S「スピリットとアロマテラピー/東洋医学の視点から、感情と精神のバランスを取り戻す」 ガブリエル・モージェイ

SandM2007-02-14

フレグランスジャーナル社


 アロマテラピーの源流は古代インドのアーユルヴェーダや古代シュメール人の薬草利用、エジプトのミイラ作りや祭祀に遡る事ができる。人類全体の持つ薬草に関する知識の蓄積が、20世紀のヨーロッパにおいて現在のような「アロマテラピー」として成立した。
 アロマを使い始めた頃の私は「不眠や肩凝りや花粉症にも効く便利で素敵なリラックス法」というイメージを持っていた。歴史や薬理作用を学んで芳香療法が医学的(化学的)に理にかなっている事を知ったけれど、やはり西洋くさいなという気持ちがどこかにあった。この本を読んでからはアロマテラピーにはさらに別の姿が見あるような気がし始めた。
 著者のガブリエル・モージェイはイギリス人。英国には人の身体の一部分を治すのではなく全体のバランスを整えるホリスティック・アロマテラピーという考え方がある。この書籍の中では部分と全体、肉体と精神、西洋と東洋など、二元論的に考えられがちな物がひとつの物として語られている。西洋由来のアロマテラピー東洋医学で使うような陰陽五行説で説明していて違和感がないのが面白い。
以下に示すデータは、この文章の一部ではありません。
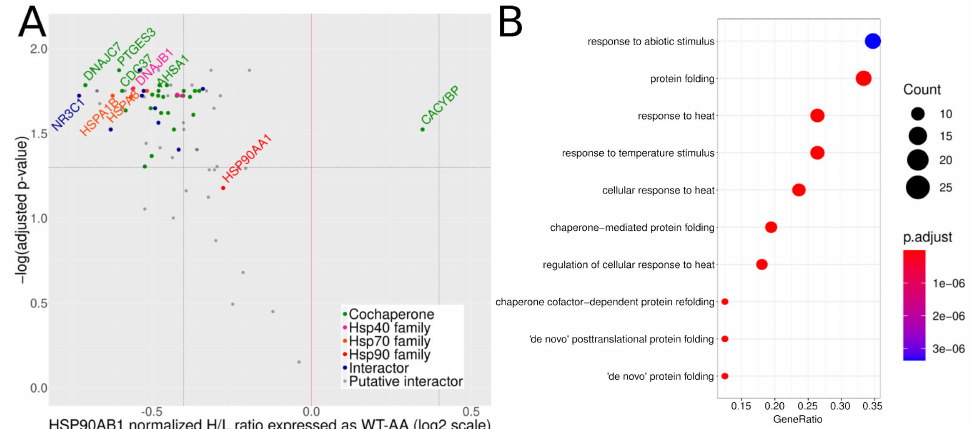
Figure 2. Quantitative exploration of the interactome of WT vs. AA. ( A ) Volcano plot of the inverse log 10 of the adjusted p -value as a function of the normalized H/L ratio in log 2 scale for all 83 quantified interactors (SILAC experiment). Points represent individual proteins. Point color code: co-chaperones in green, Hsp40 proteins in pink, Hsp70 in orange, Hsp90 in red, other already known interactors in blue, and putative interactors in grey. Classification of co-chaperones and known interactors is based on the “Hsp90 interactors” table by Didier Picard (www.picard.ch, accessed on 17 May 2021). Horizontal dashed line marks the 0.05 threshold for the adjusted p -value, vertical dashed lines mark absolute fold-changes greater than 0.4, and vertical red line marks Hsp90 β . ( B ) Gene Ontology (GO) term analysis of the proteins enriched in the AA co-IP. Vertical axis: enriched GO terms. Horizontal axis: the GeneRatio is the ratio between the number of proteins enriched with the corresponding GO term and the total number of proteins identified in the input assigned to the corresponding GO term. Spot size is proportional to the count of proteins enriched (legend on the right of the plot). Spot color corresponds to the adjusted p -value as described in the color scale on the right of the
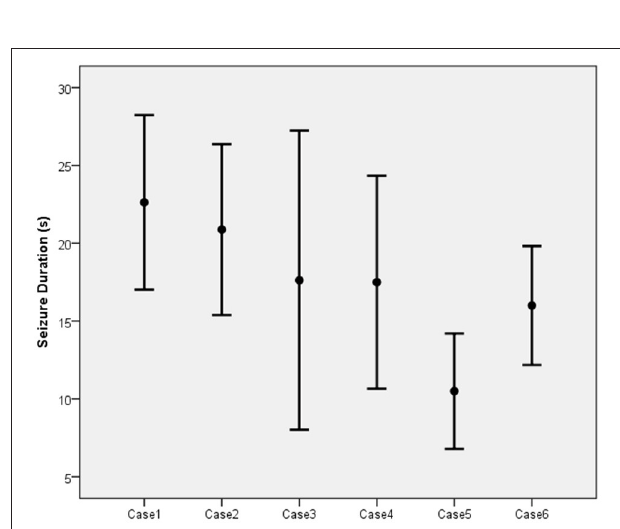
FIGURE 4 | The mean and standard deviation of seizure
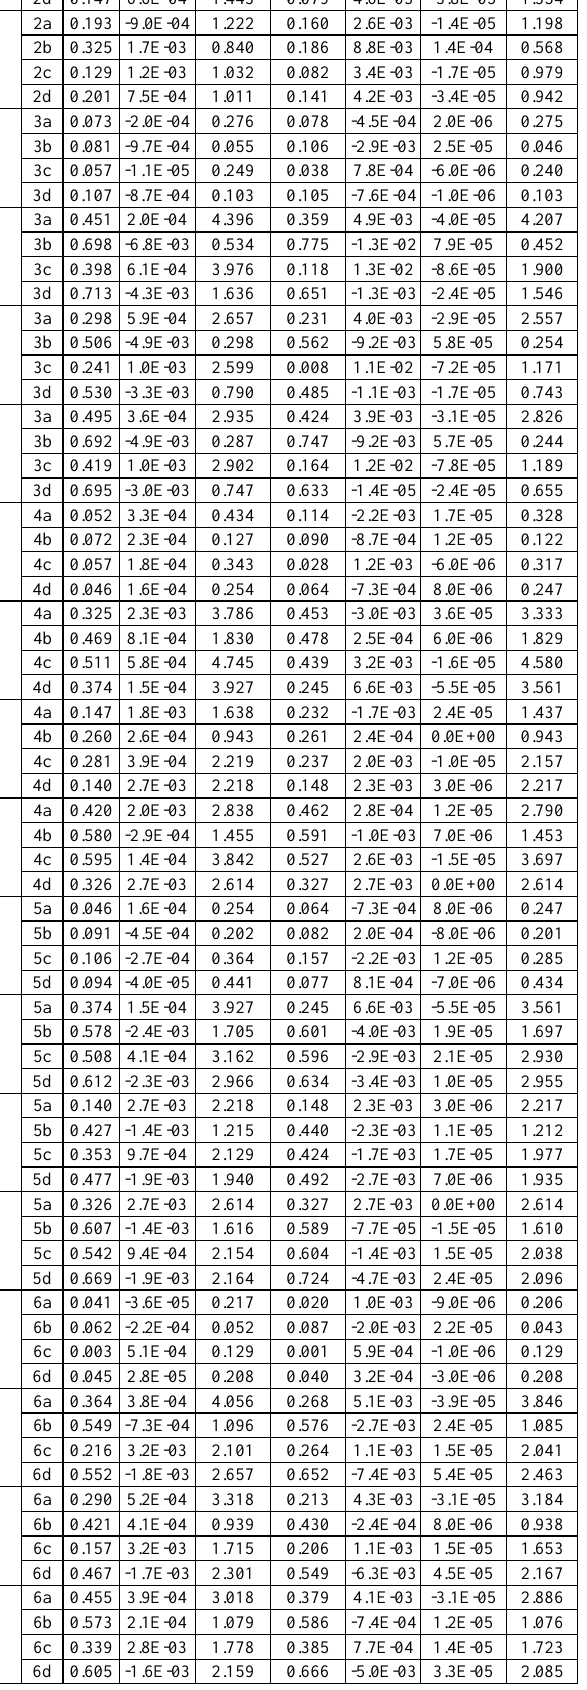
Table 3. Parameters of polynomials and the residuals of the sample crowns spectral reflectance factor of the pixels along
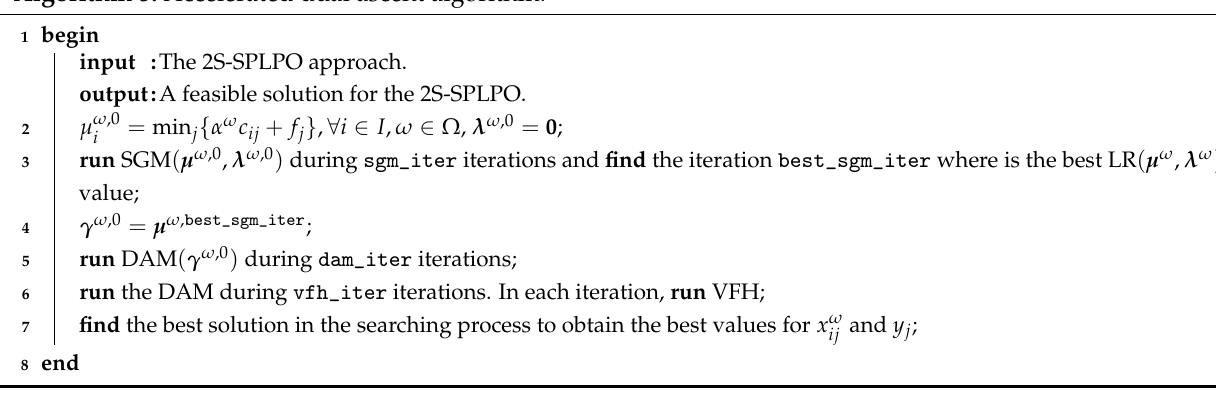
Algorithm 5: Accelerated dual ascent algorithm.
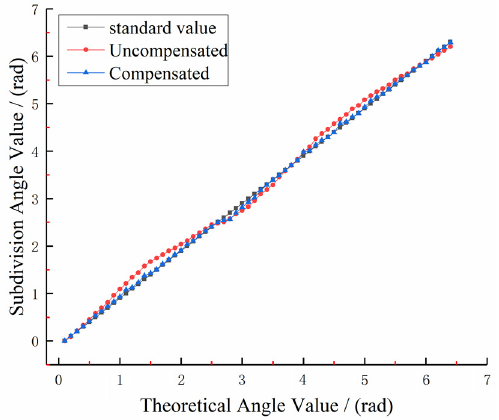
Figure 17. Subdivision error of the signal before and after error compensation.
 第一章ではアロマテラピーの概説、マッサージの手法、陰陽説の説明、五行説の説明、占星術精油の関わりについて話される。第2章では個々の芳香植物の解説に入る。たとえば、ローズの性質は「涼・湿」で五行は「火」、ティートリーの性質は「温・燥」で五行は「金(そして火)」などとある。薬理作用の説明も心理的な効果も詳しく記載されている。一般的にアロマテラピーで言われている効果効能に植物自体の性質を合わせて考えると、自分に必要な物がさらによくわかるという算段なのだ。不思議なことに自分が今とても好きだと思っている香りは症状が求める物と合っていたりする。頭でっかちな私でも身体は必要な物をちゃんと嗅ぎ分けているのだと嬉しくなる。
 最終章ではいよいよバランスを取り戻す為のブレンディング方法。たとえば鬱状態ひとつ取っても原因や症状や人の性格が違うので、ひとりひとり違うものだと考える。「水・木・火・土・金」のうちどの性質を持った症状(もしくは人)なのかが必要な芳香植物を選ぶ手がかりになる。その人に合った植物は抑えつけられた精神と身体の両方にゆっくりと力を取り戻す手助けをしてくれる。


 漢方や経絡図、曼荼羅ギリシャの神々など、どのページを開いても嬉しくなってしまうようなイラストが描かれている。中国の知識は中国だけのものでなく、インドの英知はインドでだけ有効な訳ではない。どれも全て繋がっていて、どの文明も違う言葉で同じ事実を伝えているのだ。この大きなパズルが完成したような感じは岡野玲子陰陽師」の最終刊の読後感ととても似ている。
 運動会の朝にお腹が痛くなったり、辛い仕事に向かう時には胸が苦しくなるし、心配事がなくなれば肩も軽くなる。心と身体は影響しあっているし心理的なアプローチが身体を変えることは誰もが知っている。この本を読むと、そんな当たり前だけど不思議な事を追求したくなってくるのだ。そのうちに魔女的ブレンディングもできそうな気がしてくる。アロマテラピーを学ぶ今の私には、なくてはならない座右の書である。